En ella, descubrimos interesante fundación carmelitana, mas al entrar en ella nuestra devoción e interés trocáronse en extrañeza y hasta desasosiego.
Fue al parecer el noble Nuno Álvares Pereira (canonizado al andar de los años por Su Santidad Bendicto XVI) quien en el año del Señor de 1389 realizó piadosa fundación de un monasterio advocado del Carmen en la capital portuguesa, mas sin duda tratóse de convento con regular fortuna, perteneciente a la orden dominica, ya que en el nefasto terremoto del 1 de noviembre de 1755, funesto para Lisboa y que provocó no pocos destrozos y víctimas, quedó derruido y desolado de modo espantoso, sin que hubiera mecenas o patronos dispuestos a reconstruirlo.

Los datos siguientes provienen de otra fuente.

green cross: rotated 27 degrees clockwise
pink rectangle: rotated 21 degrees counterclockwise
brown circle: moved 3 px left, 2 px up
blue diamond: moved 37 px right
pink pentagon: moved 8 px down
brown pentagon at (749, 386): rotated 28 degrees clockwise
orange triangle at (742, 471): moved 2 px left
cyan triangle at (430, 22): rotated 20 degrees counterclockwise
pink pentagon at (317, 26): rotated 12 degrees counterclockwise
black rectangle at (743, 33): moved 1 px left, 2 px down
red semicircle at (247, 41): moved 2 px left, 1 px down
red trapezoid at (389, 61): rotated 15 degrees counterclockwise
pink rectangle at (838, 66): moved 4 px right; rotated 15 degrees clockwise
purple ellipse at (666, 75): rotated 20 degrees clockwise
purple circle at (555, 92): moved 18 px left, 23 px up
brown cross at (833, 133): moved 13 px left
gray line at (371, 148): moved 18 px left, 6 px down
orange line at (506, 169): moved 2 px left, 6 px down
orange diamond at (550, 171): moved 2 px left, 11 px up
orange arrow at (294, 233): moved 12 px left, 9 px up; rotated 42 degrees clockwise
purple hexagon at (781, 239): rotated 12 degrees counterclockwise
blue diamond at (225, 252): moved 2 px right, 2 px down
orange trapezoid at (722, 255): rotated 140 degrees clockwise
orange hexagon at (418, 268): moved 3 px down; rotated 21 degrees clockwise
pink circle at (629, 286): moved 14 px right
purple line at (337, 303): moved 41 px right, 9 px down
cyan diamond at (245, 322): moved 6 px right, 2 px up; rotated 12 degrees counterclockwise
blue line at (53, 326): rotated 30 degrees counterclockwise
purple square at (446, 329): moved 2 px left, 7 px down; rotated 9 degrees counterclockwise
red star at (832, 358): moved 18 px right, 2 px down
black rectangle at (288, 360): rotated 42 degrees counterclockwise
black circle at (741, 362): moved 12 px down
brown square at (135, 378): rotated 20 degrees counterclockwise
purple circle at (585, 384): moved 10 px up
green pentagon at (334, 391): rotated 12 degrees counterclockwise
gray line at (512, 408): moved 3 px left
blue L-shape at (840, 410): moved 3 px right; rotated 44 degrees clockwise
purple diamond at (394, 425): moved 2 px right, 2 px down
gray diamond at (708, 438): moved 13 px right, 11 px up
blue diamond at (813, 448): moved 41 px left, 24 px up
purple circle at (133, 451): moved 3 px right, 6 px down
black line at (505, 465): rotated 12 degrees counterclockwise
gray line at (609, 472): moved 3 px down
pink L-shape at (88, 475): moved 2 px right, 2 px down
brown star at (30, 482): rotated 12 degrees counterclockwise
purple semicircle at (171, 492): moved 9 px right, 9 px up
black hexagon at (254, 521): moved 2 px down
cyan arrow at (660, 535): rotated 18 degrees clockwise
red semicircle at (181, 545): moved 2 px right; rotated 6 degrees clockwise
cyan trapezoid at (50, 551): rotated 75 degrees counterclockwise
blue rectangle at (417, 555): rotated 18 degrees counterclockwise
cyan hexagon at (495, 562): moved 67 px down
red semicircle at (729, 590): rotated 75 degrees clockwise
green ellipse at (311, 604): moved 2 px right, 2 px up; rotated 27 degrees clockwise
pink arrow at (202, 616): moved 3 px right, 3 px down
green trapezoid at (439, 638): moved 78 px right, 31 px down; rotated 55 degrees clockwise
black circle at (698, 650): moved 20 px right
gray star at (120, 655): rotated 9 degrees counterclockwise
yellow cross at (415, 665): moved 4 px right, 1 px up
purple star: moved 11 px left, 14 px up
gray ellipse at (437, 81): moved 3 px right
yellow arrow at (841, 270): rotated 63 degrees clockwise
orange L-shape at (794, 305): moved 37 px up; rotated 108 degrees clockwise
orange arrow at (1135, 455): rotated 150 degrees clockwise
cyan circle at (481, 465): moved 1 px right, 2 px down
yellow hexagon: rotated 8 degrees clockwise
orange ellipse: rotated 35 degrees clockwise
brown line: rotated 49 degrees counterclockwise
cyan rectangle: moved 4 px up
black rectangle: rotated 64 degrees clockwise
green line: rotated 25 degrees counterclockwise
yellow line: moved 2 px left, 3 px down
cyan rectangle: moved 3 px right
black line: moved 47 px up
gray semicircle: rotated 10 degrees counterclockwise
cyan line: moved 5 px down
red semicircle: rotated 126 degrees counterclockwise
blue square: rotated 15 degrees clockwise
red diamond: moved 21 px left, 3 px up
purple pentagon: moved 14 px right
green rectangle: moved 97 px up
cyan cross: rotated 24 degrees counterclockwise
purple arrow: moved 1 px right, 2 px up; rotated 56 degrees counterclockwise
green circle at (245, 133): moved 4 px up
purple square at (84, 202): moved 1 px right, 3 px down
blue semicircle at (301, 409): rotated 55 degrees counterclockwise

Y todo ello pese a fortaleza de sus muros, como bien puede apreciarse, ya que sobrevivieron al seismo, quedando en pie como pétreas osamentas de descarnado edificio (casi poéticas palabras nos han salido, vive Dios...).
Convertido en museo arqueológico, su iglesia se nos aparece desnuda de ornamentos y hasta de techumbre, con el cielo lisboeta como única bóveda, lo cual no deja de tener su encanto cierto.